Près de 2,5 millions de musulmans de 189 nationalités se sont rassemblés jeudi sur le mont Arafat, temps fort du hajj, où les pèlerins des pays du Printemps arabe prient pour la liberté ou la stabilité.

« Oh Dieu me voilà, répondant à ton appel », répètent en choeur les pèlerins, en arrivant dans cette plaine aride située près de La Mecque, au deuxième jour du pèlerinage annuel, plus grand rassemblement humain au monde.

Un groupe de Syriens brandissait un énorme drapeau de la rébellion qui se poursuit depuis 19 mois contre le régime du président Bachar al-Assad, malgré les violences qui ont fait plus de 35 000 morts selon une ONG.

« Dieu, provoque la fin de Bachar », implore tout haut Ahmad Al-Mohammad, un pèlerin syrien de 30 ans parvenu à grand-peine au sommet du mont de la Miséricorde, une petite colline surplombant la plaine, ignorant les appels au silence de sa mère : « Les troupes du régime tueront toute notre famille là-bas ».

Le gouvernement syrien n'a pas envoyé de pèlerins cette année, mais les autorités saoudiennes ont délivré des visas aux Syriens réfugiés en Jordanie ou au Liban qui souhaitaient accomplir le pèlerinage.

Si les violences font rage en Syrie, les autres pays du Printemps arabe - Tunisie, Égypte, Libye ou Yémen - où des régimes autoritaires ont été renversés, connaissent encore des troubles.

Ruqaya al-Faitouri, une Libyenne de 58 ans, affirme prier pour « la sécurité et la stabilité en Libye et dans tous les autres pays arabes et musulmans ».

« La situation en Libye commence à revenir à la normale malgré quelques difficultés », affirme cette femme qui ne trouve pas les mots pour exprimer sa joie d'effectuer le pèlerinage.

Pour May, une Égyptienne de 34 ans vêtue d'une abaya beige, la liberté « est un sentiment nouveau ». « Je prie pour la paix en Égypte et dans tous les pays musulmans », explique-t-elle.

Sur les pas du prophète

Un grand nombre de pèlerins ont passé la nuit à Arafat, dans des dizaines de milliers de tentes blanches, alors que d'autres sont arrivés à l'aube, marchant sur les pas du prophète Mahomet, mais également d'Abraham, selon la tradition coranique.

« Nous venons de La Mecque.
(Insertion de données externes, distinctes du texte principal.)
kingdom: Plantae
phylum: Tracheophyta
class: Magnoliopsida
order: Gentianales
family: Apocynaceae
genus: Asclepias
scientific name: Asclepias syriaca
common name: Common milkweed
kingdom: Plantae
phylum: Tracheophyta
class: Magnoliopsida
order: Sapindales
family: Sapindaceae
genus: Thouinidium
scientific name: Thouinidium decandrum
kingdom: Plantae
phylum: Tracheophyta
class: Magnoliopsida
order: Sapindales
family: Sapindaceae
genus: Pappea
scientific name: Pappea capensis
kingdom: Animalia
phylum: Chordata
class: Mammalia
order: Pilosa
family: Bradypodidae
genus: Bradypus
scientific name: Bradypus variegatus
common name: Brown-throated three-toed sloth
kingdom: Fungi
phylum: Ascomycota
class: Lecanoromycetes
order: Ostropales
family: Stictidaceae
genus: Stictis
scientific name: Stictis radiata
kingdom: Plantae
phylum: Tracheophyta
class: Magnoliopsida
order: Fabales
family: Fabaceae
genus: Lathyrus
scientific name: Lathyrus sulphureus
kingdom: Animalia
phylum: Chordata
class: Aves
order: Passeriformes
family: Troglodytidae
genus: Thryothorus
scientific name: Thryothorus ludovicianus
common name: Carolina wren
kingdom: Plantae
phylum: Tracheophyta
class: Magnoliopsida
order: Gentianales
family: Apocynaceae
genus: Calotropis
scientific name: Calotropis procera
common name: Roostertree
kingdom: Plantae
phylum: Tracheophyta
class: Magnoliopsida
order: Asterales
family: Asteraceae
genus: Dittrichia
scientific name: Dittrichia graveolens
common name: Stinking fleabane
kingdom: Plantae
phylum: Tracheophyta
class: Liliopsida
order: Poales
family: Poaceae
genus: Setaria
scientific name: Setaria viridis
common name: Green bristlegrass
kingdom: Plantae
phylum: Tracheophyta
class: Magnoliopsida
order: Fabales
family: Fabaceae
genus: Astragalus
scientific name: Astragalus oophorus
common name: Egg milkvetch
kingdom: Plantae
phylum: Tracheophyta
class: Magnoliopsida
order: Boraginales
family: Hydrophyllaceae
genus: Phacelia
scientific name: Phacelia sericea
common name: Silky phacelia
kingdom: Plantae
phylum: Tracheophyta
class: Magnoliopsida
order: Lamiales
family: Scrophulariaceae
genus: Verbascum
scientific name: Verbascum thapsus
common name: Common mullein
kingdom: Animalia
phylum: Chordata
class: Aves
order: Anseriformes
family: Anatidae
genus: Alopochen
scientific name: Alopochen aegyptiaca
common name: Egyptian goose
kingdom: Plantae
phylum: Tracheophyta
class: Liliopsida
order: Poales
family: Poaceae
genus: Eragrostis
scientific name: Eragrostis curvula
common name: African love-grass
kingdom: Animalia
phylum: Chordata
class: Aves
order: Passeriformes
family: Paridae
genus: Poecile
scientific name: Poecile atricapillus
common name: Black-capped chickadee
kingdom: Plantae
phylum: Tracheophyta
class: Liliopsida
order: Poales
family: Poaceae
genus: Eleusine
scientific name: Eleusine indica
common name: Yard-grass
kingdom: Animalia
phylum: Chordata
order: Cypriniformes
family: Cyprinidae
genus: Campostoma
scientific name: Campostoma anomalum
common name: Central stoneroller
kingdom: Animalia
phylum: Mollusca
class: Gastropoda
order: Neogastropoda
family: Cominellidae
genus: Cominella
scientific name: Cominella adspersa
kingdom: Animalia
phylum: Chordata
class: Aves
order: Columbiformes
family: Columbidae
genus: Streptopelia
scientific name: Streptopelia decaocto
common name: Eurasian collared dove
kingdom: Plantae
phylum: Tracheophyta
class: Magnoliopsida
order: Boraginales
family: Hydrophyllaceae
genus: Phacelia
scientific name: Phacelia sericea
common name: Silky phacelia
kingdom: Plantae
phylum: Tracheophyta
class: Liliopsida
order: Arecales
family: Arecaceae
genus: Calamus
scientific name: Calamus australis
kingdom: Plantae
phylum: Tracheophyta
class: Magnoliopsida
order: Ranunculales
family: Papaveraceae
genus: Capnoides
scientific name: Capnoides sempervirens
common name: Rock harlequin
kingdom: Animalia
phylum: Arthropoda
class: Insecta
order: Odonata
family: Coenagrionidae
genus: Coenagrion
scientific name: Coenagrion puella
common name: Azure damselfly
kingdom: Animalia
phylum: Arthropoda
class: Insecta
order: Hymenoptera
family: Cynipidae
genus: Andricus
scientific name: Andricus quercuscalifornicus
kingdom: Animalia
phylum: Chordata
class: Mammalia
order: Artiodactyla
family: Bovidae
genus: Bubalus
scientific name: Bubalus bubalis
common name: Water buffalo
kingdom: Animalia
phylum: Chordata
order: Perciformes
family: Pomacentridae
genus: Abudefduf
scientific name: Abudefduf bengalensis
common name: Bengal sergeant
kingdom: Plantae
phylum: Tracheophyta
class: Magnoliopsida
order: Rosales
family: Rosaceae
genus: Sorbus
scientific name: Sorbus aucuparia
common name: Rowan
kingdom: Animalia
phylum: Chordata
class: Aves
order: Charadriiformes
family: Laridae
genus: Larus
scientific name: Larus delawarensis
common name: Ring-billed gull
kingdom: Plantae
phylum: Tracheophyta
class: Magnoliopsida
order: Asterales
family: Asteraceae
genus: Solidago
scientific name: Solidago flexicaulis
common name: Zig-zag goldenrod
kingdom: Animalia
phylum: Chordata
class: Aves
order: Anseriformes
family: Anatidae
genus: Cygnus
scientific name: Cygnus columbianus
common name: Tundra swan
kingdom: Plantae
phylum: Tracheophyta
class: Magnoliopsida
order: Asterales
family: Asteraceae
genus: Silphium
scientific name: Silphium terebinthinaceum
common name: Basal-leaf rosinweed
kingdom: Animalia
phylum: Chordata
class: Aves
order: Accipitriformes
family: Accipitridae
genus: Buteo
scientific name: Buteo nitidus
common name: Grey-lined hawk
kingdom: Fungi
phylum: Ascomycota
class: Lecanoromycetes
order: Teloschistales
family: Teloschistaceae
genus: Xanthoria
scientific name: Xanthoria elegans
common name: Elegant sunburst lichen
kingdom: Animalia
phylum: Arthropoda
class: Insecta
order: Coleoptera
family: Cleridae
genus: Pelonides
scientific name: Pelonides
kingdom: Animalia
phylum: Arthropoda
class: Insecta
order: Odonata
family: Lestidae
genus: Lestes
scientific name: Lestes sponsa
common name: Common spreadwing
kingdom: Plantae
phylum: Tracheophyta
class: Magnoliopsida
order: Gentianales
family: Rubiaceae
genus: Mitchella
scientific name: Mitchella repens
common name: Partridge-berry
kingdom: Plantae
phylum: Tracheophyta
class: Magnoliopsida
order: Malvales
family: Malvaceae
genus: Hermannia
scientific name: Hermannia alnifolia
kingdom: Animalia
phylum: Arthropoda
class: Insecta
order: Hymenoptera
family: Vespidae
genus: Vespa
Nous avons fait à pied le trajet depuis la grande mosquée jusqu'à la vallée de Mina, puis nous avons pris le bus. Plus nous nous fatiguons, plus Dieu nous récompensera », affirme un Égyptien assis sur une natte avec des membres de sa famille.

D'autres pèlerins vêtus d'un tissu blanc non cousu grimpent les escaliers glissants en pierre conduisant au sommet du mont de la Miséricorde, certains priant en pleurant d'émotion.

C'est au pied de ce mont que le prophète Mahomet a prononcé deux mois avant sa mort le « discours de l'adieu ».

À l'aide d'un haut-parleur, un imam répète aux fidèles : « Ni le Prophète ni ses compagnons n'ont jamais grimpé sur cette colline. Je vous prie, ne l'escaladez pas ». Par le passé, de nombreux pèlerins ont glissé en tentant d'escalader ce mont ou sont morts dans des bousculades.

Aucun incident majeur n'a été signalé jusqu'à présent dans les lieux saints où plus de 100 000 membres des forces de l'ordre étaient mobilisés pour assurer le déroulement dans le calme du pèlerinage.

Le gouverneur de La Mecque, le prince Khaled Al-Fayçal, a déclaré que plus de 1,75 million de pèlerins « de 189 nationalités » étaient arrivés de l'étranger, mais n'a pas fourni de chiffres sur le nombre des pèlerins venus de l'intérieur du pays, estimés généralement à environ 700 000.

Au coucher du soleil, les pèlerins doivent se rendre à Muzdalifah, où ils doivent ramasser des cailloux pour la lapidation de Satan, l'un des rituels qui commencent vendredi, au premier jour de l'Aïd al-Adha, ou fête du sacrifice.

Le hajj est l'un des cinq piliers de l'islam que tout fidèle est censé accomplir au moins une fois dans sa vie s'il en a les moyens.